Roger Bloss feels old. His daughter just graduated high school and is headed to the University of Nevada, Las Vegas, to study hospitality management. The president and CEO of Vantage Hospitality Group thinks back to the day she was born, April 22, 1996—only a couple of weeks after he bought his first two hotels. How time flies.
Over the past 18 years, as Bloss’s daughter has come into her own, so has the company he and his partners launched in 1996. In July, Vantage announced big plans to acquire America’s Best Franchising’s (ABF’s) six core brands and its 200-plus hotels. Add that to Vantage’s more than 1,000 existing properties, and Bloss has a lot to be proud of this year.
So what’s the next step with the ABF deal?
Our culture is uniquely different than most, so we have to talk to ABF owners, find out what they need, and communicate what we want to do. We’ll also add some key people into the fold as we move forward, so there is still a lot of work to be done.
Will there be more industry consolidation ahead?
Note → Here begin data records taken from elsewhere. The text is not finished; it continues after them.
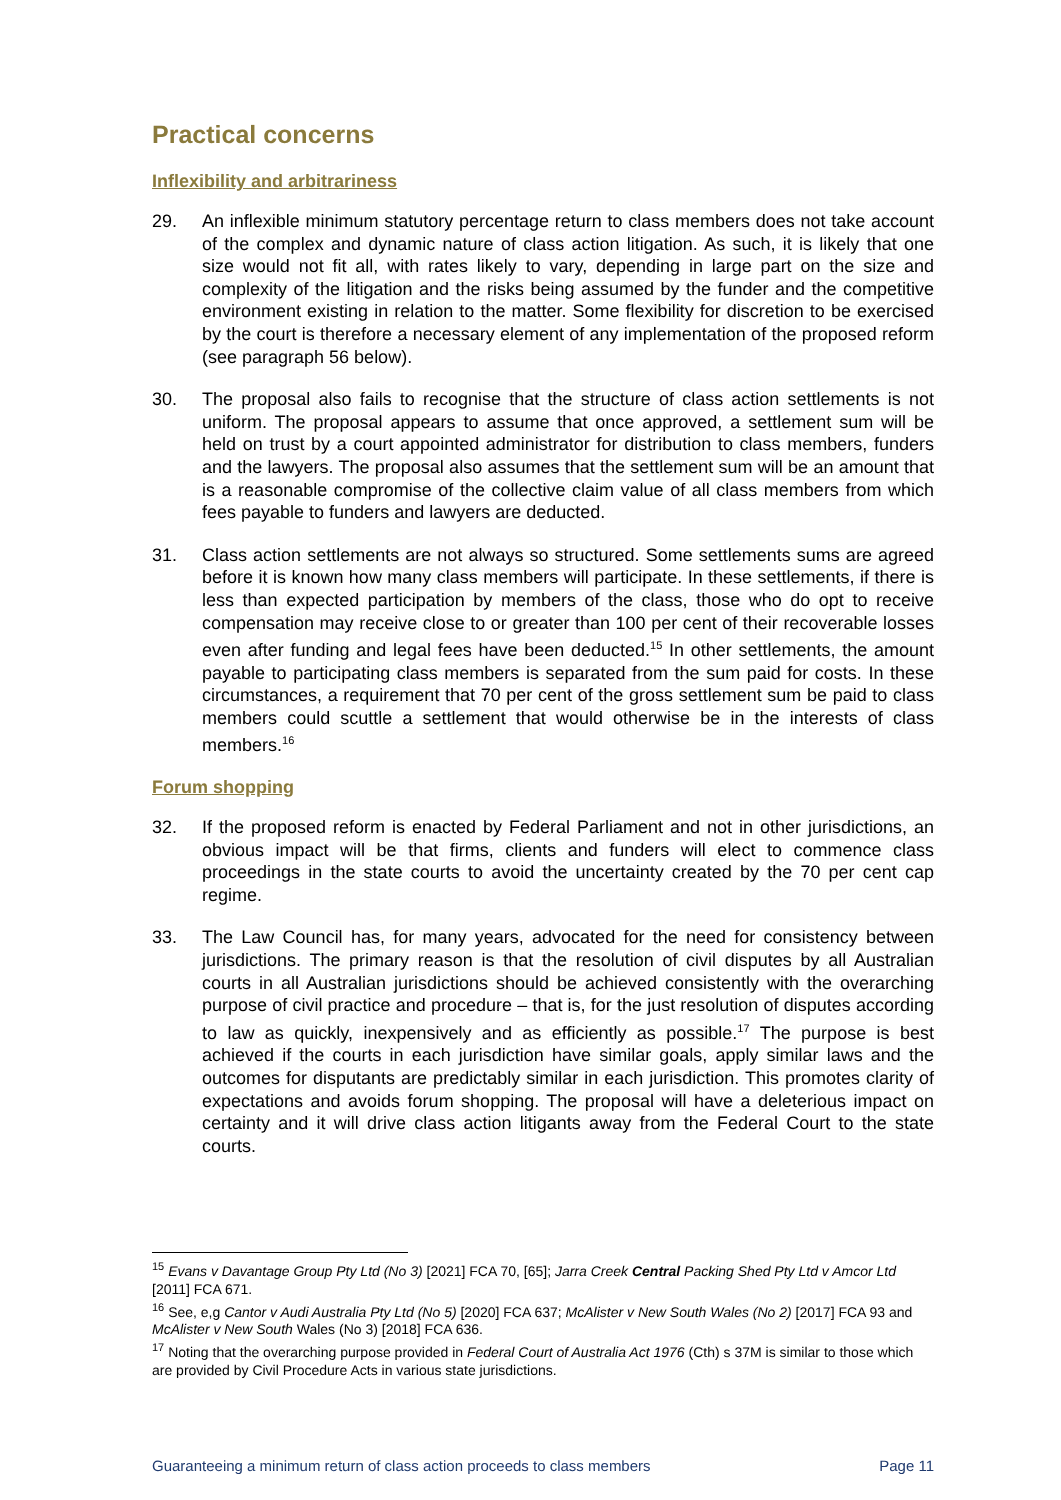Practical concerns
Inflexibility and arbitrariness
29. An inflexible minimum statutory percentage return to class members does not take account of the complex and dynamic nature of class action litigation. As such, it is likely that one size would not fit all, with rates likely to vary, depending in large part on the size and complexity of the litigation and the risks being assumed by the funder and the competitive environment existing in relation to the matter. Some flexibility for discretion to be exercised by the court is therefore a necessary element of any implementation of the proposed reform (see paragraph 56 below).
30. The proposal also fails to recognise that the structure of class action settlements is not uniform. The proposal appears to assume that once approved, a settlement sum will be held on trust by a court appointed administrator for distribution to class members, funders and the lawyers. The proposal also assumes that the settlement sum will be an amount that is a reasonable compromise of the collective claim value of all class members from which fees payable to funders and lawyers are deducted.
31. Class action settlements are not always so structured. Some settlements sums are agreed before it is known how many class members will participate. In these settlements, if there is less than expected participation by members of the class, those who do opt to receive compensation may receive close to or greater than 100 per cent of their recoverable losses even after funding and legal fees have been deducted.<sup>15</sup> In other settlements, the amount payable to participating class members is separated from the sum paid for costs. In these circumstances, a requirement that 70 per cent of the gross settlement sum be paid to class members could scuttle a settlement that would otherwise be in the interests of class members.<sup>16</sup>
Forum shopping
32. If the proposed reform is enacted by Federal Parliament and not in other jurisdictions, an obvious impact will be that firms, clients and funders will elect to commence class proceedings in the state courts to avoid the uncertainty created by the 70 per cent cap regime.
33. The Law Council has, for many years, advocated for the need for consistency between jurisdictions. The primary reason is that the resolution of civil disputes by all Australian courts in all Australian jurisdictions should be achieved consistently with the overarching purpose of civil practice and procedure – that is, for the just resolution of disputes according to law as quickly, inexpensively and as efficiently as possible.<sup>17</sup> The purpose is best achieved if the courts in each jurisdiction have similar goals, apply similar laws and the outcomes for disputants are predictably similar in each jurisdiction. This promotes clarity of expectations and avoids forum shopping. The proposal will have a deleterious impact on certainty and it will drive class action litigants away from the Federal Court to the state courts.
<sup>15</sup> Evans v Davantage Group Pty Ltd (No 3) [2021] FCA 70, [65]; Jarra Creek Central Packing Shed Pty Ltd v Amcor Ltd [2011] FCA 671.
<sup>16</sup> See, e,g Cantor v Audi Australia Pty Ltd (No 5) [2020] FCA 637; McAlister v New South Wales (No 2) [2017] FCA 93 and McAlister v New South Wales (No 3) [2018] FCA 636.
<sup>17</sup> Noting that the overarching purpose provided in Federal Court of Australia Act 1976 (Cth) s 37M is similar to those which are provided by Civil Procedure Acts in various state jurisdictions.
Guaranteeing a minimum return of class action proceeds to class members Page 11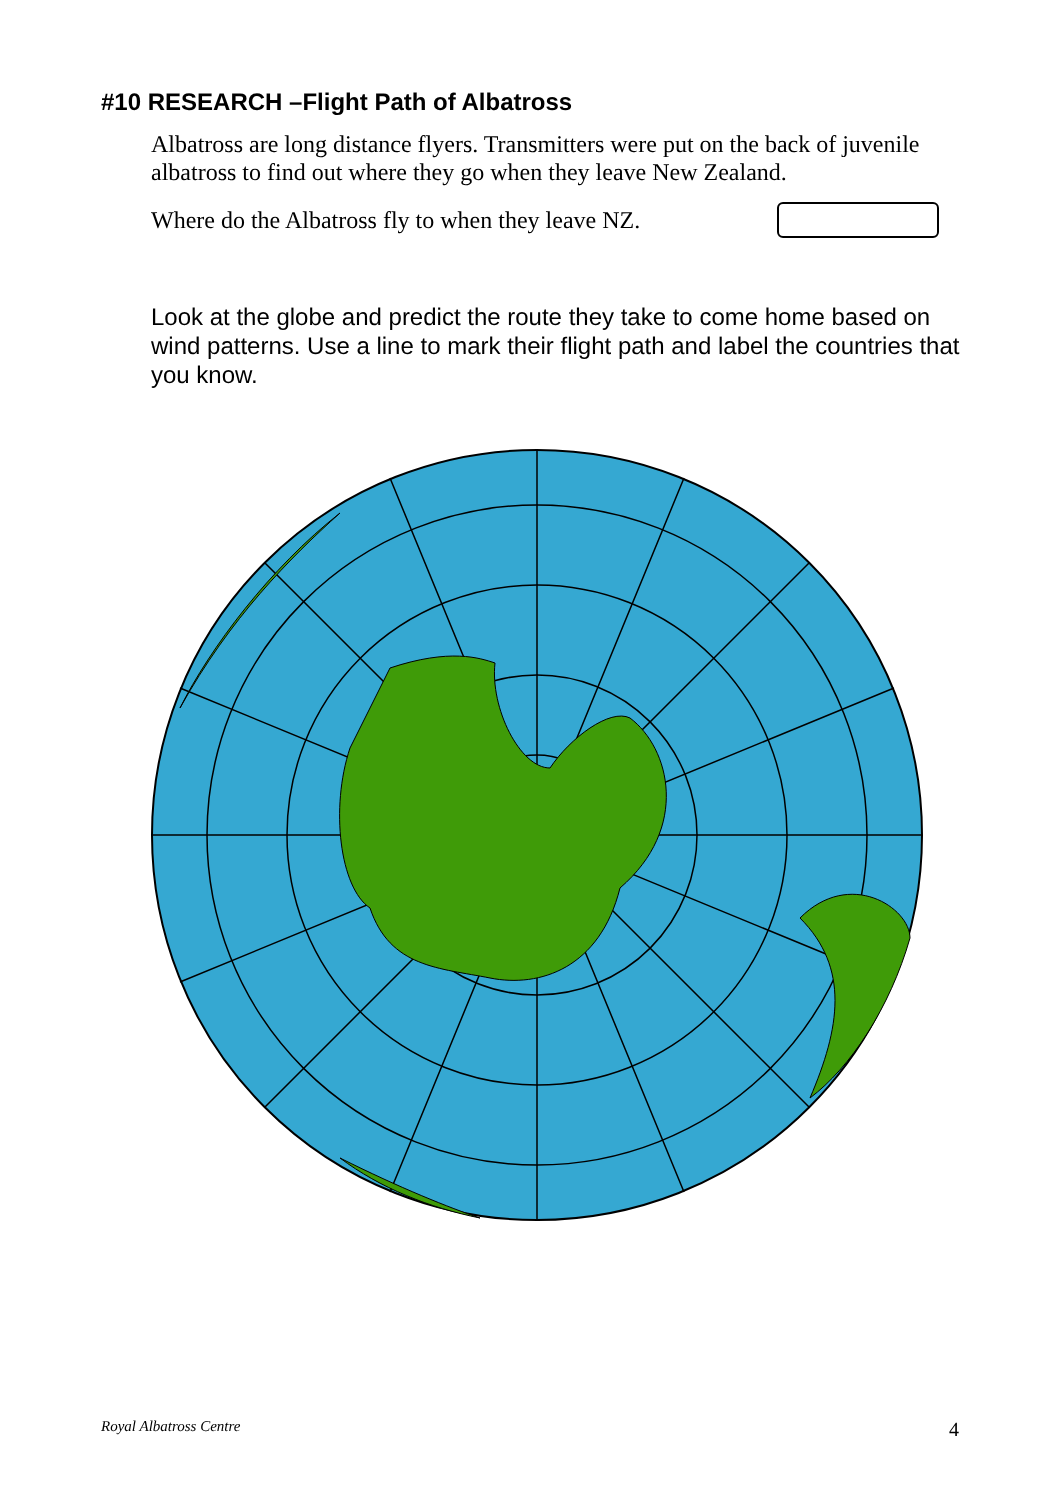#10 RESEARCH –Flight Path of Albatross
Albatross are long distance flyers. Transmitters were put on the back of juvenile albatross to find out where they go when they leave New Zealand.
Where do the Albatross fly to when they leave NZ.
Look at the globe and predict the route they take to come home based on wind patterns. Use a line to mark their flight path and label the countries that you know.
Royal Albatross Centre 4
To compete with third-party OTAs and the other big legacy brands, I do think there has to be more consolidation. Today, it’s about distribution. I know how difficult it was for us to stay competitive at our size, and we’re pretty big. So for the smaller guys, it’s virtually impossible today. The dollars it takes to run frequent traveler programs, marketing, advertising, keyword buys, revenue management, and all of that, it’s heavily intense in manpower and technology, and smaller companies just can’t carry that overhead.
ABF acquisition aside, what is driving Vantage’s growth these days?
We’re getting a lot of conversions from legacy brands because a lot of them have taken some pretty aggressive stances and alternative directions. Human nature says that if you’re pushed, at some point you’re going to push back. So I always felt if I could educate and motivate people and show them the path to prosperity, then they would be much more apt to listen, as opposed to me sticking a six-inch-thick contract in front of them.
Is that the thinking behind your “educate, not mandate” philosophy?
I can’t make people do something they don’t believe in or can’t afford. Virtually every day is about education and bringing resources to members. Believe it or not, I only have a high school education; I never went to college. I think that’s why I emphasize education, because I don’t think we should ever stop learning.
You recently added quarterly webcasts for members. Why is it important to keep an open line of communication like this?
My motto is, “Don’t tell me what I want to hear, tell me what I need to know.” When I do these webcasts, I always do them live so members can see my body language and hear the inflection in my voice. That way, they know what I’m saying is heartfelt. Growing up in the business and owning hotels, I can relate. I know the frustrations owners deal with. The webcasts keep them connected and reinforce that they can talk to me about anything. I love how this really empowers them. At the end of the day, it resolves issues, it shows we care, and it shows that the leadership is engaged.
What was the thinking behind adding Cruise Inns RV Parks to your portfolio?
There are 11,000 RV parks in this country, and less than 600 of them have any technology or branding. We saw this opportunity as a vertical integration to the hospitality industry. We’re now branding and managing and partnering with RV parks across the United States. And you know what’s really cool about it? All their garbage and linens drive away every day.